### WHAT THE TASK REQUIRES
Copy the stretch of the listing from the line containing "Page size: 2001x1125." through the line containing "List each element's", changing "text content" to "written content" and leaving everything else as it is.

Bounding box listing:
*****

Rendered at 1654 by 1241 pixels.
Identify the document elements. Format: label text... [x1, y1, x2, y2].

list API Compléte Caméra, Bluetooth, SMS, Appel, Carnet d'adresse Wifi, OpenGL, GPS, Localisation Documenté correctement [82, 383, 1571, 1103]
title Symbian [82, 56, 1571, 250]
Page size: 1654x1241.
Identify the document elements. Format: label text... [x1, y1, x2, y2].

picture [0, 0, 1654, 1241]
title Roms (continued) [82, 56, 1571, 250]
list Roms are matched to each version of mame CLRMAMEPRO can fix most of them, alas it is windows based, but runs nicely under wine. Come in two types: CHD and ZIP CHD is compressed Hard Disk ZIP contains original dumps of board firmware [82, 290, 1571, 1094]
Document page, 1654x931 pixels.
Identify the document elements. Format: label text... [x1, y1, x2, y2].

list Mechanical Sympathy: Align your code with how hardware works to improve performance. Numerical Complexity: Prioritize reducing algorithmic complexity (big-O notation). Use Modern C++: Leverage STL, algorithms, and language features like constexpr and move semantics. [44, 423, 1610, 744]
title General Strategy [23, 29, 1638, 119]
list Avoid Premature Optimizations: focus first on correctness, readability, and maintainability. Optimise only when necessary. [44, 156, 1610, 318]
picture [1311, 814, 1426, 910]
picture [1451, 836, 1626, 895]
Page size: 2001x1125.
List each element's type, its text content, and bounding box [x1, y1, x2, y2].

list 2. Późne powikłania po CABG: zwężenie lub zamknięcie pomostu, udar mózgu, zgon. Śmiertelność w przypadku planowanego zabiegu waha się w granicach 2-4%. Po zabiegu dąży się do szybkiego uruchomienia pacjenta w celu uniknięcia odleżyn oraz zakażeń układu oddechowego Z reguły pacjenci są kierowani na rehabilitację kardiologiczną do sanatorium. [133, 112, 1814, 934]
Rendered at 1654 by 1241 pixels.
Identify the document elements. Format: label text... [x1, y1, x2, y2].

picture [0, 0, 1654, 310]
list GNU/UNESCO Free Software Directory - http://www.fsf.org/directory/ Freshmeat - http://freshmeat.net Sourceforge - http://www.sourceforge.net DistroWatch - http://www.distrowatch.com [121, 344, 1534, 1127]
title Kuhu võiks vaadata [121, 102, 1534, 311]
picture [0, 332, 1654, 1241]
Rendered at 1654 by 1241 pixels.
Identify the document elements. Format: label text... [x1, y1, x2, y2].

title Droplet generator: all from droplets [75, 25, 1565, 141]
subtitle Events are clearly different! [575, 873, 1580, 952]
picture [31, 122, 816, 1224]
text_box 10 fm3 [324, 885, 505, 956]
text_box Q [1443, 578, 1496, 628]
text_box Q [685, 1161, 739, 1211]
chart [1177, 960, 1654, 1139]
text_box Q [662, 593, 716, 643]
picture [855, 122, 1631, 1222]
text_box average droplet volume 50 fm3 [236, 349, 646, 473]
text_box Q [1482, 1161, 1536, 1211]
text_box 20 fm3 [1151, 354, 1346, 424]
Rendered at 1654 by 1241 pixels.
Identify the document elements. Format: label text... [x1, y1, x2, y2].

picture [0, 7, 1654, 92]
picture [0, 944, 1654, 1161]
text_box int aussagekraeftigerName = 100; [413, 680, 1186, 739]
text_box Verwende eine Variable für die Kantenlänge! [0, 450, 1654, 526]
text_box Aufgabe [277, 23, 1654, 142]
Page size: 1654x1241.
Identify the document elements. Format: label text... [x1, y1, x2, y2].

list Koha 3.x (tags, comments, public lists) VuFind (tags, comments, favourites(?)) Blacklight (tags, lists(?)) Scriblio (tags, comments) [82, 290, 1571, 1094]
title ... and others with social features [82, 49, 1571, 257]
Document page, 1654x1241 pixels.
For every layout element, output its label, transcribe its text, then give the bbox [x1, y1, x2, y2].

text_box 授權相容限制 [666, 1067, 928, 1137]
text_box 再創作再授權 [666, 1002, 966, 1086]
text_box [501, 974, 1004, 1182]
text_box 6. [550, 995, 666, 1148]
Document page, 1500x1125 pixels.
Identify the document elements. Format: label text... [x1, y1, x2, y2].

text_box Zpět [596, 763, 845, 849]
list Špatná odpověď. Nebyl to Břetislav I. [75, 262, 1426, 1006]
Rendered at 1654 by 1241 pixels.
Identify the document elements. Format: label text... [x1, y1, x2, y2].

*****

### REPLY
Page size: 2001x1125.
List each element's type, its written content, and bounding box [x1, y1, x2, y2].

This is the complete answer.